La responsabilité collective ne doit pas être oubliée. La société a parfois des modes de communication violents. « Nous avons vécu une avancée technologiques qui réinvente le sacrifice humain de façon douce », a illustré Michèle Cautelin, qui a rappelé que l’horizon de l’homme ne peut être seulement celui de consommateur.

De même d’importantes évolutions sociétales sont actuellement à l’œuvre. Or, reconnaître que cette complexité n’est pas accessible à tous est essentielle.

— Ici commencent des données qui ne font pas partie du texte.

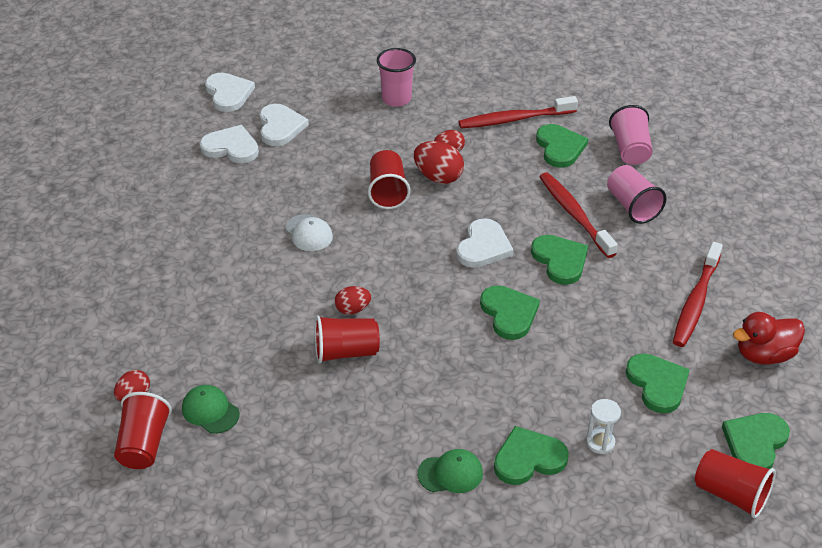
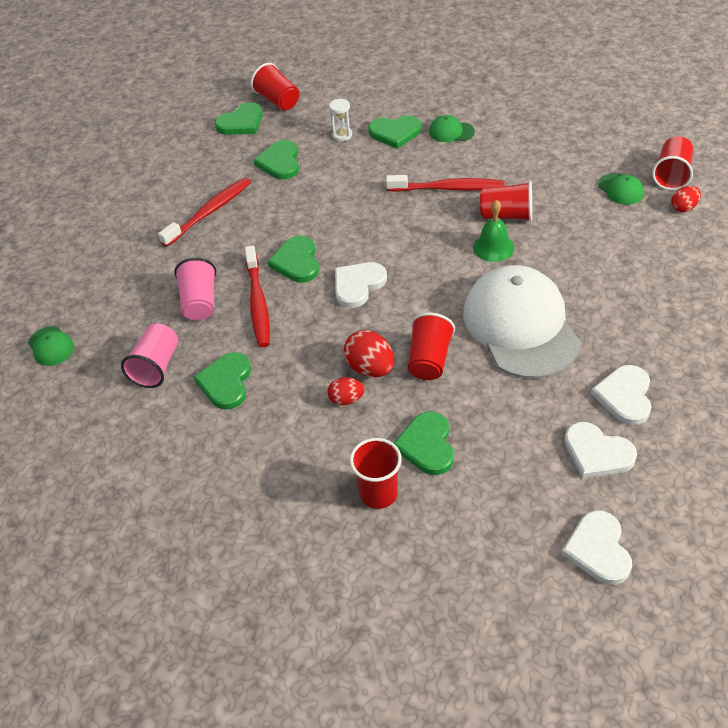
camera: 160 degrees left, 5 degrees up
(280, 127) = (533, 474): white heart -> white heart (625, 396)
(308, 233) = (520, 326): white cap -> white cap, size x2.50
(353, 309) = (493, 247): red egg -> green bell
(396, 99) = (378, 493): pink cup -> red cup
(509, 313) = (363, 225): green heart -> green heart (427, 445)
(514, 119) = (253, 431): red toothbrush -> red toothbrush (448, 188)
(739, 150) = (51, 346): none -> green cap
(764, 354) = (190, 170): red duck -> none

Il importe donc de se pencher sur certaines questions si on veut tempérer la violence dont peut faire preuve un individu :

-comment refonder les valeurs sociales pour le plus grand nombre

-comment réintroduire la collectivité dans un monde marqué par les droits individuels

-comment articuler le respect des droits et des différences

Les questionnements de Michèle Cautelin ont suscité un grand nombre de réactions. Le débat s’est prolongé sur l’importance évoquée par la psychologue clinicienne de l’acceptation individuelle des fragilités inhérentes aux individus, « la fragilité est notre première richesse ». Sur le chemin du déjeuner, l’assistance était unanime sur la qualité de l’intervention.